Who'd have thought advanced semantic navigation and search as e.g. in the IDEA (Jetbrains) family of IDEs with framework awareness helps not just humans?

Also note it's "structural search (and replace)" that let's you: - essentially regex against the semantically annotated AST, which gives you things like match on function calls that are given an (otherwise arbitrary) object that implements some particular interface (be that interface nominally typed as in Java, or structurally typed as in TypeScript). - or fancier, database queries with a join condition equality matching a string type, that are invoked from inside a loop, with another database query outside and in front of that very loop.

Personally I hated when due to a poorly debated user wish, they turned off auto indenting in full file column space for multi-line inline SQL in PHP, not only forcing a massive commit that messes up `git blame`, but also just annoyingly throwing the outer PHP context's indentation level away causing the SQL to be waaay too far left.

andout_|13 days ago

This is close to what we're doing with [Encore](https://encore.cloud). The framework parses your application code through static analysis at compile time to build a full graph of services, APIs, databases, queues, cron jobs, and their dependencies. It uses that graph to provision infrastructure, generate architecture diagrams, API docs, and wire up observability automatically.

The interesting side effect is that AI tools get this traversability for free. When business logic and infrastructure declarations live in the same code, an AI agent doesn't need a separate graph database or MCP tool to understand what a service depends on or what infrastructure it needs. It's all in the type signatures. The agent generates standard TypeScript or Go, and the framework handles everything from there to running in production.

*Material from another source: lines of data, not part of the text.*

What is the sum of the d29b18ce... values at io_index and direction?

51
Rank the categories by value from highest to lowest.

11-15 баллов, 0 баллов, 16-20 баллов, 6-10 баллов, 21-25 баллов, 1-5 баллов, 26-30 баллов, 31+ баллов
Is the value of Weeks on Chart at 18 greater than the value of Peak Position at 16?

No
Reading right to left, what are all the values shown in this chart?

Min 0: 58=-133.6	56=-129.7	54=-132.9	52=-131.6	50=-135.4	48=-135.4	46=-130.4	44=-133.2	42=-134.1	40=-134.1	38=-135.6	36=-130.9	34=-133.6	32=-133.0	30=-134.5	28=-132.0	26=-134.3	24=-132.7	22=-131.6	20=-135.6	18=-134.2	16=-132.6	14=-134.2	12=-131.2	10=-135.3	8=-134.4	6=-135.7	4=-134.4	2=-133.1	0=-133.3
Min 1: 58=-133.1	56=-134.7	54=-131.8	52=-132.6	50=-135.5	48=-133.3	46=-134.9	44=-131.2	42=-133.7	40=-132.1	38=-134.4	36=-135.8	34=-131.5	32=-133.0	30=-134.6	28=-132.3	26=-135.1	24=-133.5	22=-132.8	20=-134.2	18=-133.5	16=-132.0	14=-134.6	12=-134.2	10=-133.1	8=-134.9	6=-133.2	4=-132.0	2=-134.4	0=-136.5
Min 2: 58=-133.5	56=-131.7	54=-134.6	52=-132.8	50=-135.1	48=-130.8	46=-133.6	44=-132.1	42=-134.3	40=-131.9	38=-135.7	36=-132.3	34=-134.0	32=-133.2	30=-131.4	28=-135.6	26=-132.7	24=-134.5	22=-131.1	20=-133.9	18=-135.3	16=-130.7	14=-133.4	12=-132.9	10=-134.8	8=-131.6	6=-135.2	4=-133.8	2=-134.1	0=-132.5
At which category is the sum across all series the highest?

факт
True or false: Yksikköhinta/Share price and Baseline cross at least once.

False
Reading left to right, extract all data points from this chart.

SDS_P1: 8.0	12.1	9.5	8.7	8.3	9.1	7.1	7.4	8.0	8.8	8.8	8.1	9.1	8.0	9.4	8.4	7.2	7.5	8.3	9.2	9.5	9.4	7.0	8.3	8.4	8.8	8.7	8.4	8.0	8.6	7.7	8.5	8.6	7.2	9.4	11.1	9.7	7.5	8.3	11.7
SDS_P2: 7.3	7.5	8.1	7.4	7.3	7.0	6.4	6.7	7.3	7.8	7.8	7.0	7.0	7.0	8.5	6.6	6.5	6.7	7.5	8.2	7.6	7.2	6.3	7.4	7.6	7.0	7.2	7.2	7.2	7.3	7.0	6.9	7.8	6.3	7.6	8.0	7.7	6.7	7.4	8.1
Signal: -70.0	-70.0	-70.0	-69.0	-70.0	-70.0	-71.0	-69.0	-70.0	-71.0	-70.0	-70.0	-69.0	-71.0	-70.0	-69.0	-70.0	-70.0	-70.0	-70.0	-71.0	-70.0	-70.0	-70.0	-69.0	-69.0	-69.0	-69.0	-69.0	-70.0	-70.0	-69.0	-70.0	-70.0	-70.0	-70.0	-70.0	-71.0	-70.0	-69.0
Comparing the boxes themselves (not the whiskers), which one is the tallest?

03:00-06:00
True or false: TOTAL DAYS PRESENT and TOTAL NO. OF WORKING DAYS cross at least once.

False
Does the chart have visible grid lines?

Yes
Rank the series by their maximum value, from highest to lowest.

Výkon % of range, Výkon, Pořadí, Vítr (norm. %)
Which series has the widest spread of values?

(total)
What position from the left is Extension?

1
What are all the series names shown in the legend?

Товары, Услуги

Our users see this work really well with AI agents as the agent can scaffold a complete service with databases and pub/sub, and it's deployable immediately because the framework already understands what the code needs.

SOLAR_FIELDS|14 days ago

I’m currently experimenting with something similar on a smaller scale using continue.dev’s code indexing implementation to expose a context mcp server for both semantic and code search. Tricky part is of course context management.